How to help wildlife

• If you find an injured bird or animal, contact a licensed rehabilitator and follow his or her instructions.

•The Iowa Department of Natural Resources recommends you look for signs of injury or listlessness, but don’t approach the animal or try to help it by yourself — that includes providing food or water.

• Ask local wildlife rehabilitation resources for help:

Saving Our Avian Resources (SOAR), 712-830-6116: SOAR receives injured birds with the help of volunteers, Iowa DNR conservation officers, county conservation board staff and other wildlife rehabilitation groups.

Raptor Advocacy Rehabilitation and Education Group, 319-248-9770. RARE is a nonprofit raptor rescue located in Iowa City dedicated to the rehabilitation and conservation of birds of prey, as well as the occasional song bird or waterfowl.

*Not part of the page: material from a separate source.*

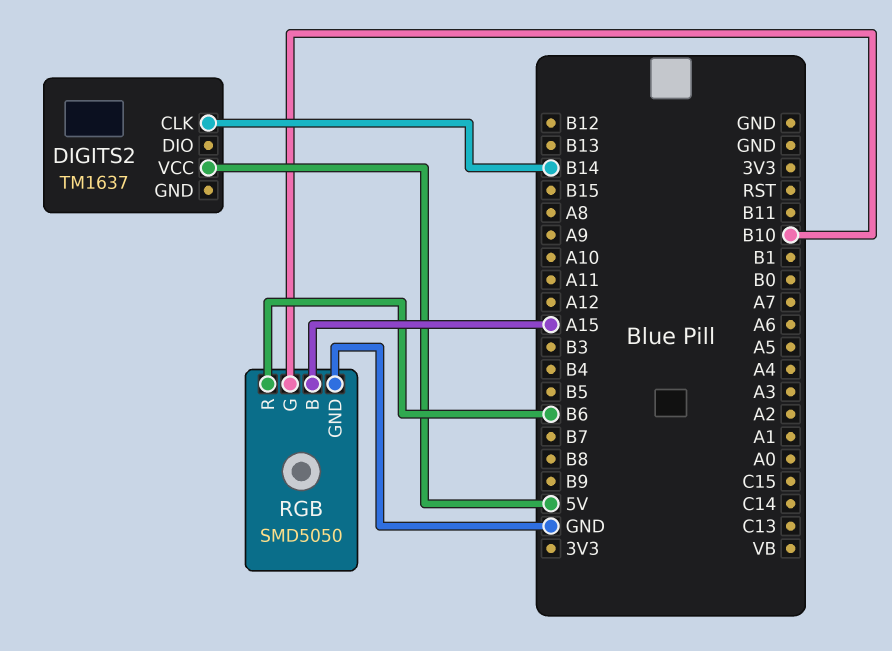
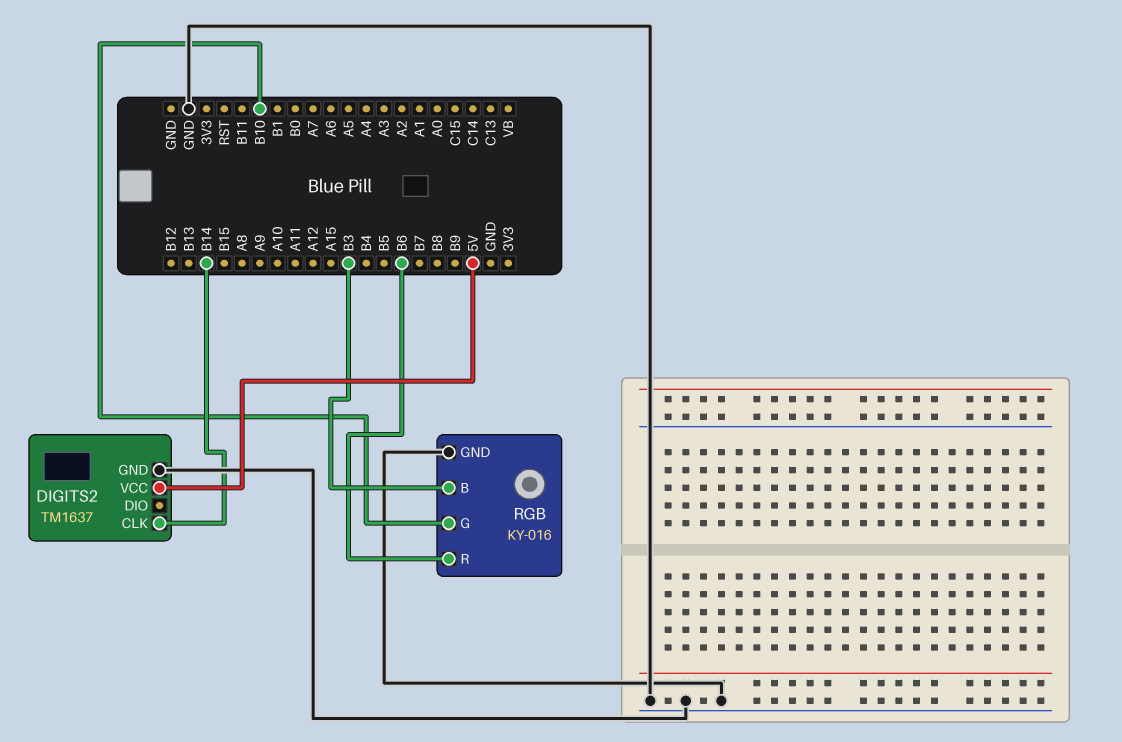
DIGITS2 pin GND: none -> GND
RGB: SMD5050 -> KY-016
RGB pin B: A15 -> B3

Wildthunder Wildlife and Animal Rehabilitation and Sanctuary, 319-961-3352. The nonprofit organization in Independence is state and federally licensed in animal welfare and rescue. It works with multiple species of injured and orphaned wildlife, including reptiles, bats, raptors and mammals.

Black Hawk Wildlife Rehabilitation Project, 319-277-6511. The group is dedicated to providing care to injured, orphaned and otherwise impaired wildlife and releasing them back into the wild.